Hagen-Haspe. . Als Fan des Hamburger SV hat er nicht viel zu lachen. Der Schal des Klubs aus dem hohen Norden hängt über seiner Tür. Richard Busse aber lächelt. Die Weltmeisterschaft ist gerade vorbei. In Brasilien hat Deutschland nach einem dramatischen Finale den WM-Titel geholt.
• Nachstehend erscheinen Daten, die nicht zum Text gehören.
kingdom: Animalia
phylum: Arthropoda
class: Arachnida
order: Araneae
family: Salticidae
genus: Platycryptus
Das freut den schwer erkrankten Mann sehr.

Zum „Public Viewing“ begleiteten ihn die Schwestern abends an den großen Tisch in der Lobby. Oft war dort in den vergangenen vier Wochen Fußball-Zeit in der neuen Beatmungs-WG, einer Wohngemeinschaft für intensiv-pflegebedürftigen Patienten der Firma Humanitair.

Richard Busse ist einer von sieben, die hier in einen ehemaligen Kindergarten an der Voerder Straße eingezogen sind. Das Sprechen fällt ihm schwer. Was an dem Beatmungsgerät liegt, ohne das der gebürtige Hasper, der an der Lungenerkrankung COPD leidet, nicht leben kann.
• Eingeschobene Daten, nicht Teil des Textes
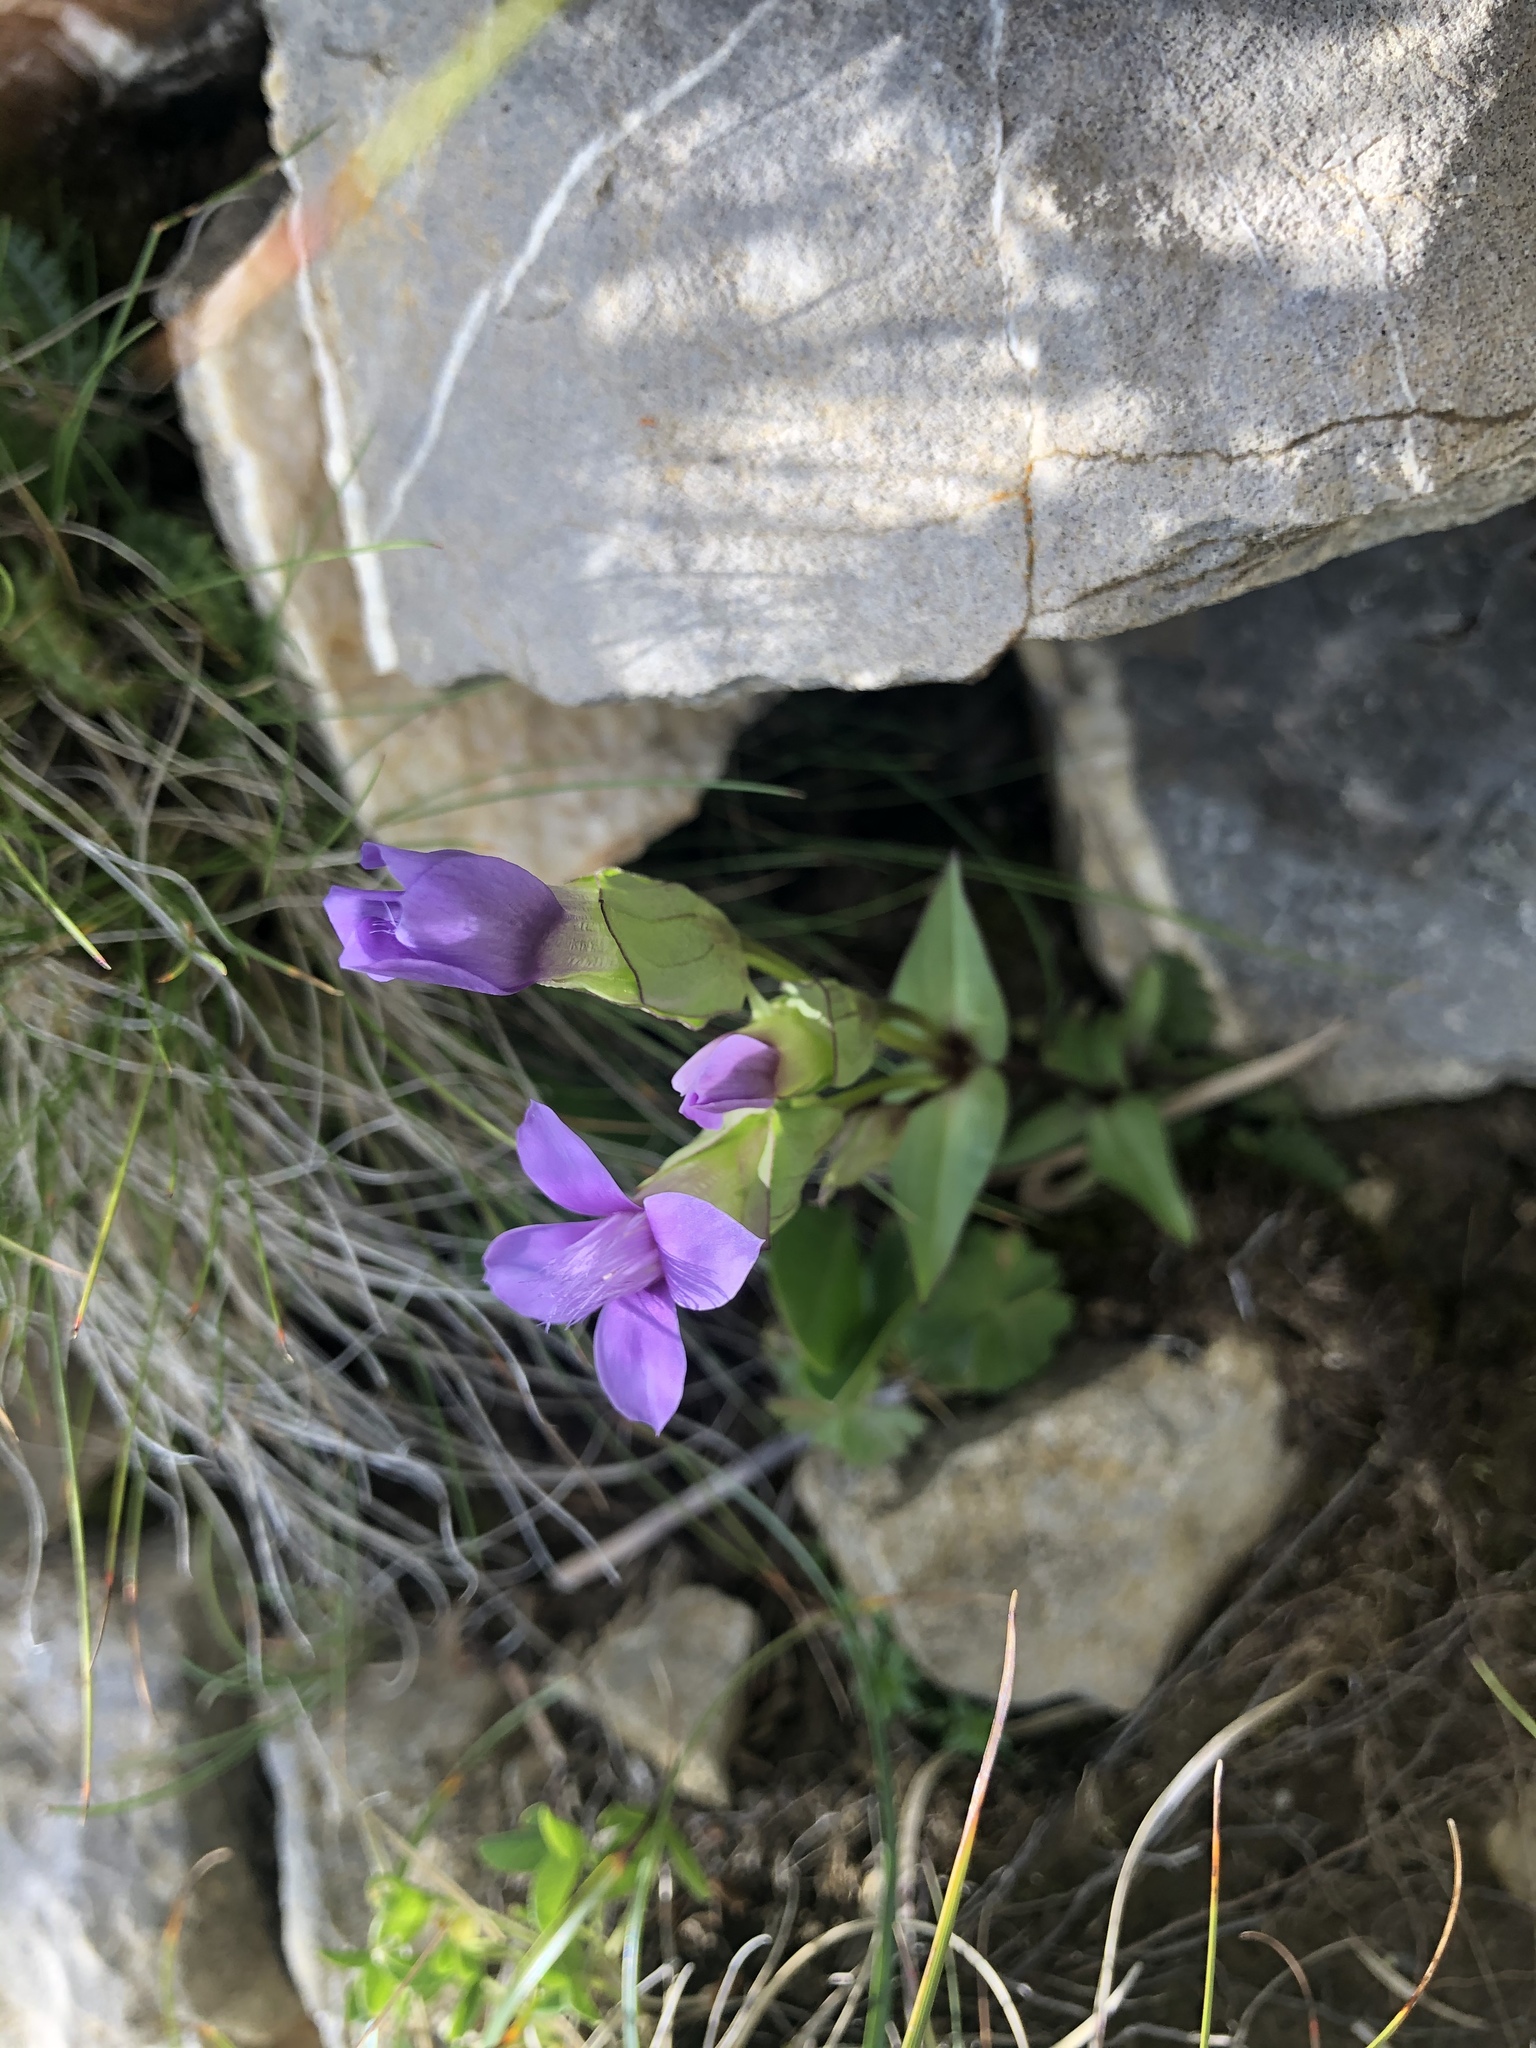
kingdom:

Bericht über den Pflegenotstand in Deutschland

Das gilt auch für Erika Schäuferle. Eine 90-jährige, die noch so gerne Kreuzworträtsel löst. Rund um die Uhr wird sie beatmet. Sprechen kann sie nur sehr mühsam mit Hilfe eines bestimmten Ventils, das ihr die Schwestern anlegen, wenn Verwandte sie besuchen. „Gut, dass ich hier gelandet bin“, hat sie einmal gesagt, als sie im Fernsehen einen alarmierenden Bericht über den Pflegenotstand in Deutschland gesehen hat.

Ärzte und Therapeuten kommen zu den Patienten

Zur medizinischen Versorgung kommen Ärzte unterschiedlicher Disziplinen in die Hasper Einrichtung.

Daneben gibt es ein Team u.a. aus Logopäden und Physiotherapeuten.

Patienten, die in die Beatmungs-WG aufgenommen werden wollen, müssen bestimmte Kriterien erfüllen und als intensivpflegebedürftig eingestuft werden.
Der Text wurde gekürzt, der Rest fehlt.